Document segment:
=-=-=

Diversity is one of the most misused words spoken in our churches today. I often hear pastors and church leaders speak of diversity, but diversity is a very broad term. Here’s the question to help you move your church towards understanding the full range of meaning of the word. Is there an intercultural ministry mindset in your church?
Today, corporations are strategically using the word “diversity” when describing the outreach of their organization. Looking inward and finding little to no diversity and/or inclusion within their own ranks, diversity managers and executives are becoming an important position in today’s business culture. The discovery for most is a breakthrough into their own corporate strategy by seeking an equitable work force. How can they serve the public, if the organization does not demographically reflect the public they serve? From the executive suite to the janitorial closet, often there is predictable ethnic, generational and gender representation. It is no secret, limited outreach is tied to limited profits.
Now, let’s segway to the church. But, before we go there, let me remind you, church diversity is not the goal of DIASPRA or the church for that matter. It is a byproduct of our outreach. As we seek to reach disciples for Christ, everything we put out into the world, comes back to us in the form of visitors who see our websites, attend with friends, come for special events, and participate in our ministry activities.

=-=-=

Dataset excerpt:

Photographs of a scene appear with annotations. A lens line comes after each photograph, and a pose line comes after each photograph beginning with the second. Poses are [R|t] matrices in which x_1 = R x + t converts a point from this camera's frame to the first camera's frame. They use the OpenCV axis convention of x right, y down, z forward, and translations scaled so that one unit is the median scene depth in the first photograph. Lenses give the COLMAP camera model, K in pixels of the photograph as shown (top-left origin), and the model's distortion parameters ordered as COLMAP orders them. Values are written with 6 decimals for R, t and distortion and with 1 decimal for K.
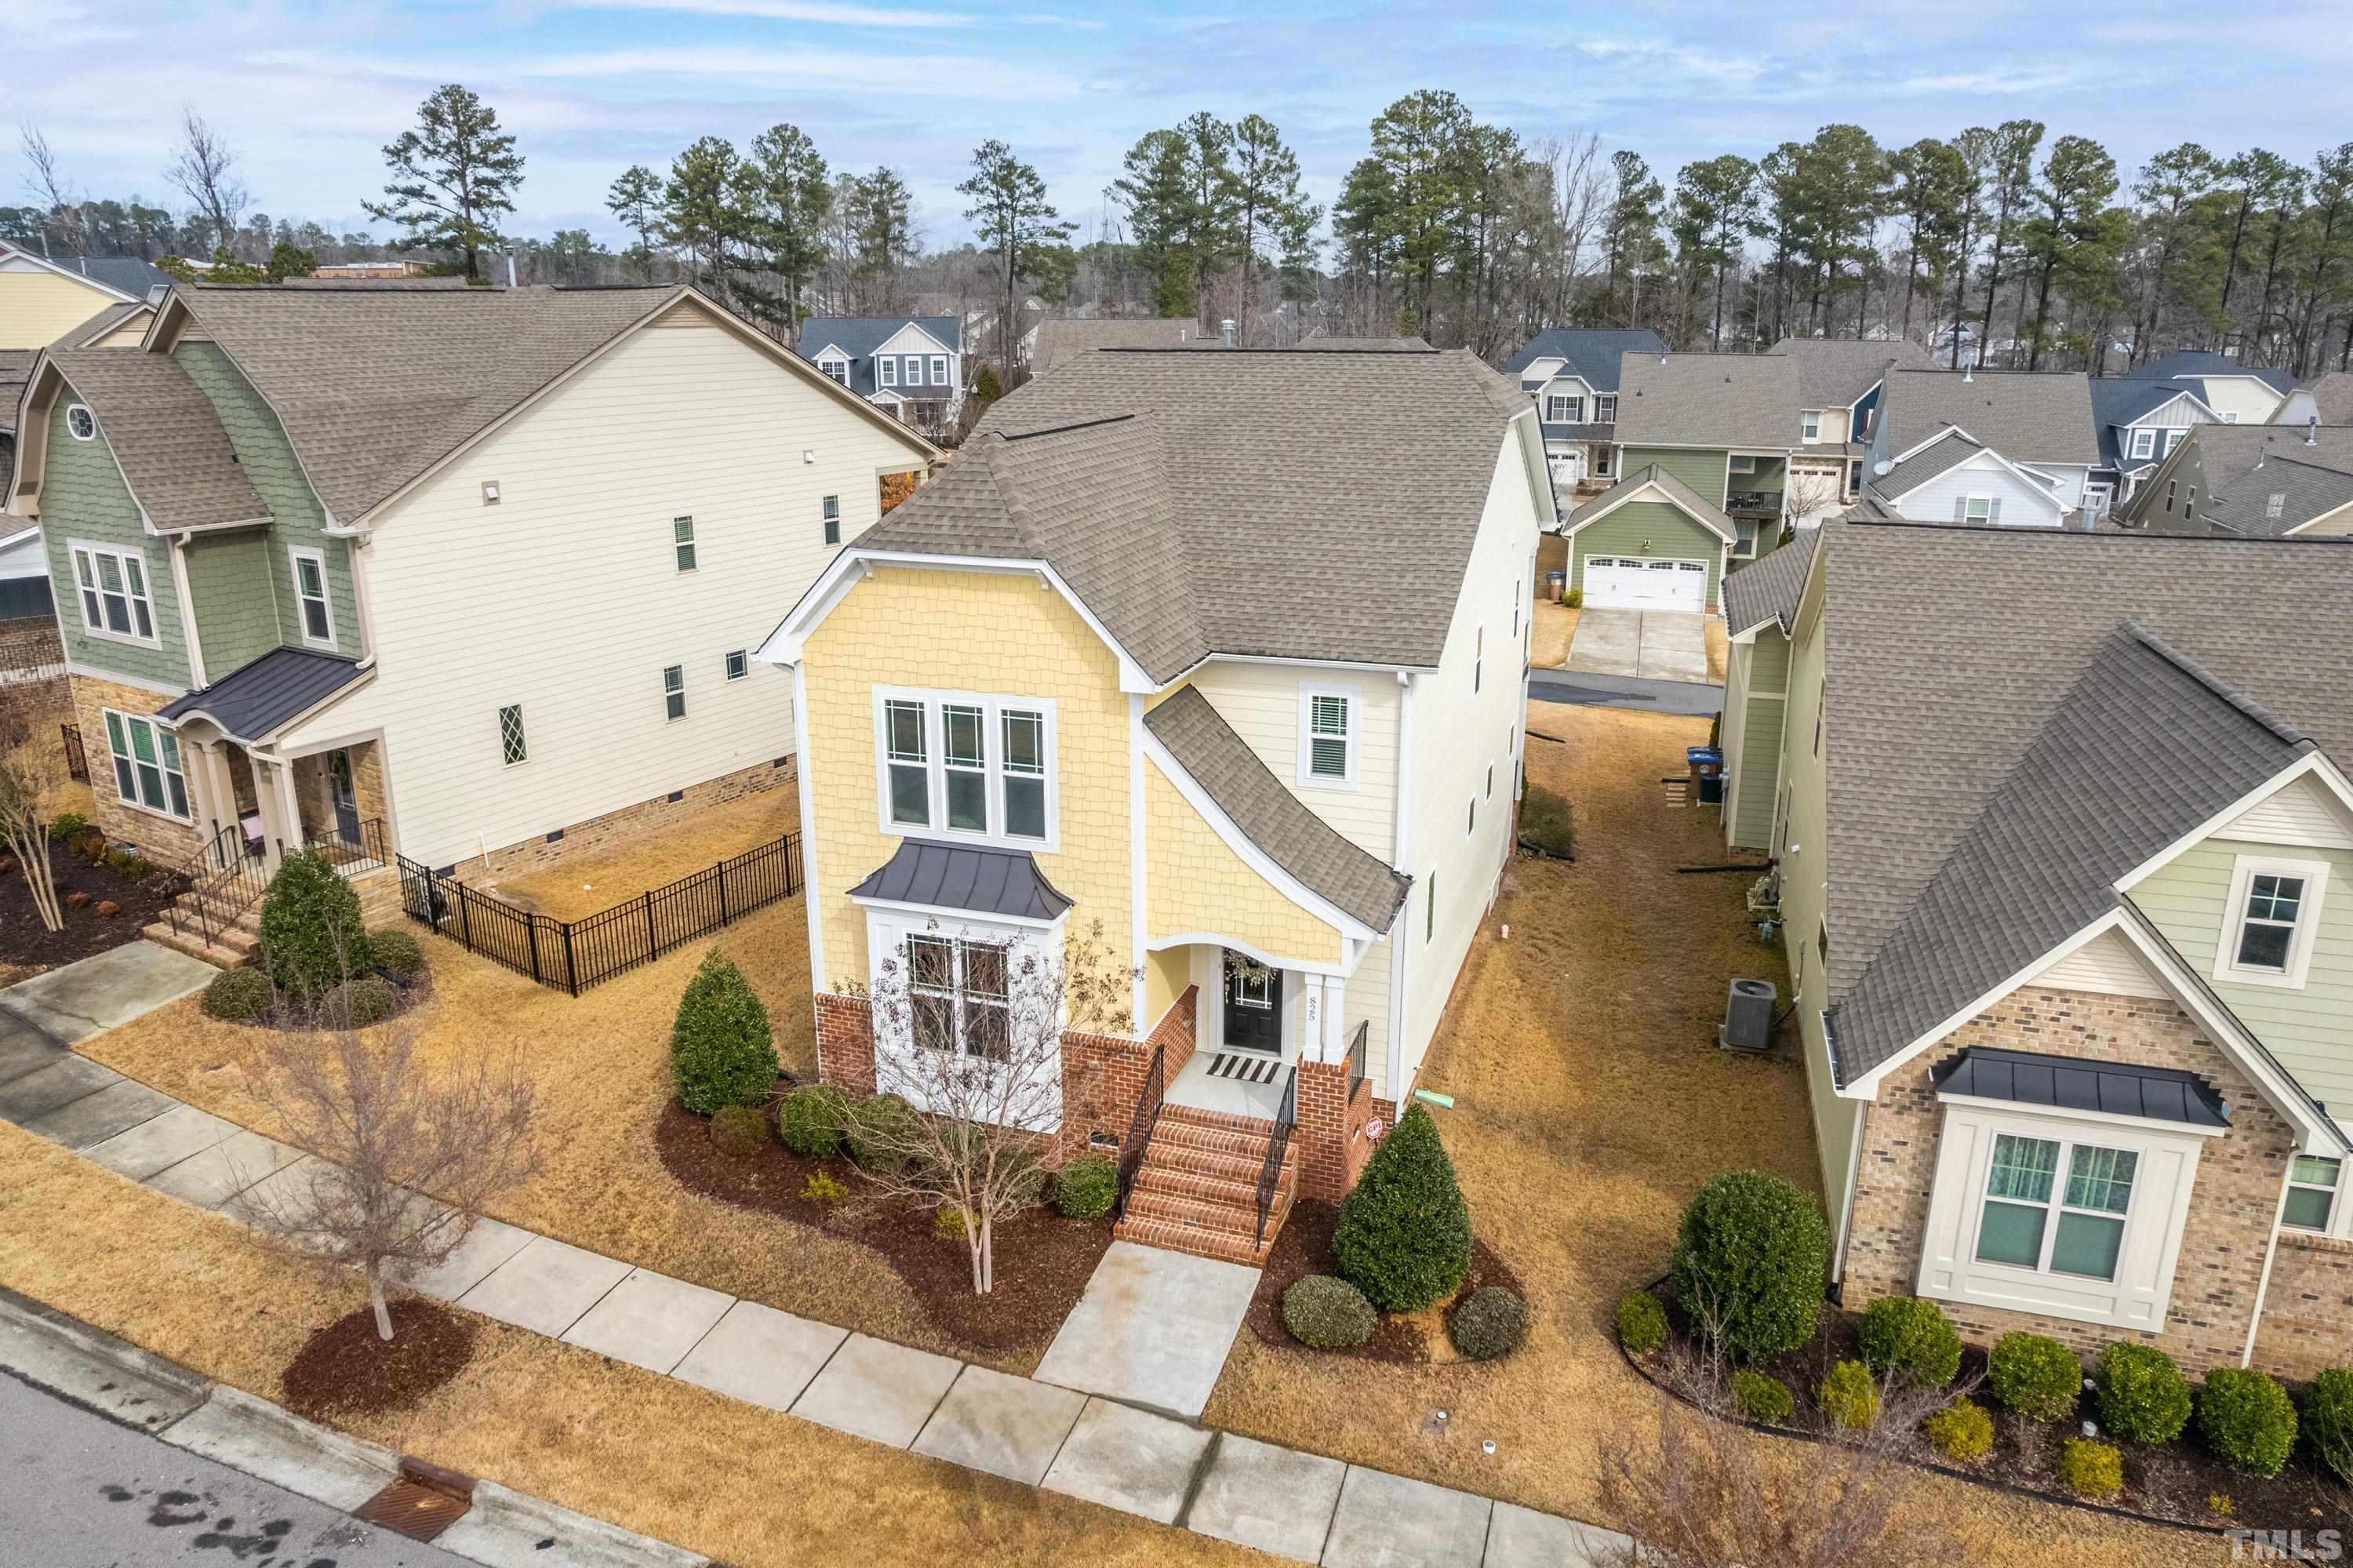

=-=-=

Tasks to complete:
1. Answer these questions about the passage on church diversity, one line each:
(a) Who is becoming an important position in today's business culture?
(b) What is limited outreach tied to?
(c) If church diversity is not the goal, what is it?
2. In the passage on church diversity, can you write out the text from "Today, corporations are" up to and including "to limited profits.", substituting "companies" for "corporations"?
3. Does each statement agree with the passage on church diversity? Answer yes or no and quote the words that decide it.
(a) Church diversity is the goal of DIASPRA.
(b) Limited outreach is tied to limited profits.
(c) Visitors come to the church by seeing its websites.

Expected results:
1.
(a) Diversity managers and executives
(b) Limited profits
(c) A byproduct of our outreach

2.
Today, companies are strategically using the word “diversity” when describing the outreach of their organization. Looking inward and finding little to no diversity and/or inclusion within their own ranks, diversity managers and executives are becoming an important position in today’s business culture. The discovery for most is a breakthrough into their own corporate strategy by seeking an equitable work force. How can they serve the public, if the organization does not demographically reflect the public they serve? From the executive suite to the janitorial closet, often there is predictable ethnic, generational and gender representation. It is no secret, limited outreach is tied to limited profits.

3.
(a) No: "church diversity is not the goal of DIASPRA or the church for that matter."
(b) Yes: "limited outreach is tied to limited profits."
(c) Yes: "visitors who see our websites"